* [REQUIREMENT]: Please condense the paragraph beginning "Cervical cancer is a global public health problem" in the abstract below into a short bulleted list that keeps its main facts.

* [TEXT SEGMENT]:
***
Cyanidin-3-O-Glucoside Combined with PGC1α Inhibitor Promotes Cancer Cell Death by Inducing Excessive Levels of ROS in Cervical Squamous Cell Carcinoma

Abstract

Cervical cancer is a global public health problem, particularly in the low-income and middle-income countries. Natural products, such as cyanidin and its derivative cyanidin-3-O-glucoside (C3G), are considered safe and nontoxic food additives, potent therapeutic options for cancer. The present study aims to evaluate the beneficial effects of C3G on cervical squamous cell carcinoma (CSCC) in vitro and explore more potential therapeutic strategies for CSCC. C3G significantly inhibited the cell growth of CSCC cells and induced cancer cell apoptosis in a dose-dependent manner. Meanwhile, C3G promoted cellular reactive oxygen species (ROS) accumulation and decreased mitochondrial membrane potential and mitochondrial mass. The antioxidant regent N-acetyl-L-cysteine (NAC) rescued the effect of C3G on CSCC cells, further demonstrating ROS’s important role in C3G treatment. To explore the underlying mechanism, autophagy-related signaling pathways were investigated, and the results showed that C3G induced cell autophagy but not mitophagy. More importantly, C3G caused a significant activation of mitochondria biogenesis through the peroxisome proliferator-activated receptor gamma coactivator 1 alpha (PGC-1α) signaling pathway. C3G synergized with PGC-1α inhibitor SR-18292 induced more severe ROS accumulation and showed more potent inhibition of cell proliferation and mitochondrial membrane potential than C3G treatment alone. Thus, the present study suggests a new potential therapeutic strategy for CSCC based on the synergistic effect of C3G and PGC1α inhibitors.
***
* [DATA RECORDS]:
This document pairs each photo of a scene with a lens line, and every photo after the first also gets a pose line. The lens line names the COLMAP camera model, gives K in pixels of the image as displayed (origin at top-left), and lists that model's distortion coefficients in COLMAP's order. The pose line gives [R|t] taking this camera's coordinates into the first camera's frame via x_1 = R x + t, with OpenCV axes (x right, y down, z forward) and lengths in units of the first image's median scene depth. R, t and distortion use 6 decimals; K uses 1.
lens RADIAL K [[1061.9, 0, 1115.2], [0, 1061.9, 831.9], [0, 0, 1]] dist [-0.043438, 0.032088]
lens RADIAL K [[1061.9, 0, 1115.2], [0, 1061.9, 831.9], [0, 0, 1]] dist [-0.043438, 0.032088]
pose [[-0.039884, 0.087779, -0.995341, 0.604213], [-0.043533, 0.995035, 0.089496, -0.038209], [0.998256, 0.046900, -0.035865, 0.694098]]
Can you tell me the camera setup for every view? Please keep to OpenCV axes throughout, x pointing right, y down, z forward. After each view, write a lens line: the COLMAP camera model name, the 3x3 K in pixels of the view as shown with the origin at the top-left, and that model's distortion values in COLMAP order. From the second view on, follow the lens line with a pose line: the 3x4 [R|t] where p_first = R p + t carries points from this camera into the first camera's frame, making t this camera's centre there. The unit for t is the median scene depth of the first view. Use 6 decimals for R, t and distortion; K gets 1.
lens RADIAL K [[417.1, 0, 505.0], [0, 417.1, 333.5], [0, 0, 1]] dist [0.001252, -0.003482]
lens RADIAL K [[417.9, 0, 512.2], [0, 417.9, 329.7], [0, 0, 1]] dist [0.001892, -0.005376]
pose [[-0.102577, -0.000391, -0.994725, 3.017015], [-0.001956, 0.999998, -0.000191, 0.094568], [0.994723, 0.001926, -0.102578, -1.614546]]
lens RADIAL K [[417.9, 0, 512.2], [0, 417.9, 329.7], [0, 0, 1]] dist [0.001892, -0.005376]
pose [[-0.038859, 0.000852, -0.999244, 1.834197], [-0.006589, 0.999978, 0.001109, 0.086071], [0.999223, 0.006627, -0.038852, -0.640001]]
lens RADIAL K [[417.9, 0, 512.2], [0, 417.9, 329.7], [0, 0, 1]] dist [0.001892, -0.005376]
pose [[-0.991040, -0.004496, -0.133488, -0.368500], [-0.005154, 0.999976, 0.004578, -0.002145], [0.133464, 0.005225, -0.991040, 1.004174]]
***
* [EXERCISE ANSWER]:
- Cervical cancer is a global public health problem, especially in low- and middle-income countries.
- Cyanidin and its derivative cyanidin-3-O-glucoside (C3G) are considered safe, nontoxic food additives and potent cancer therapies.
- The study evaluated C3G's effects on cervical squamous cell carcinoma (CSCC) in vitro and sought new therapeutic strategies.
- C3G inhibited CSCC cell growth and induced apoptosis in a dose-dependent manner.
- It increased cellular ROS and reduced mitochondrial membrane potential and mitochondrial mass.
- The antioxidant N-acetyl-L-cysteine (NAC) reversed C3G's effects, confirming ROS's key role.
- C3G induced autophagy but not mitophagy.
- C3G activated mitochondrial biogenesis through the PGC-1α signaling pathway.
- Combined with the PGC-1α inhibitor SR-18292, C3G caused greater ROS accumulation and stronger inhibition of cell proliferation and mitochondrial membrane potential than C3G alone.
- The combination of C3G and PGC1α inhibitors is proposed as a potential new CSCC therapy.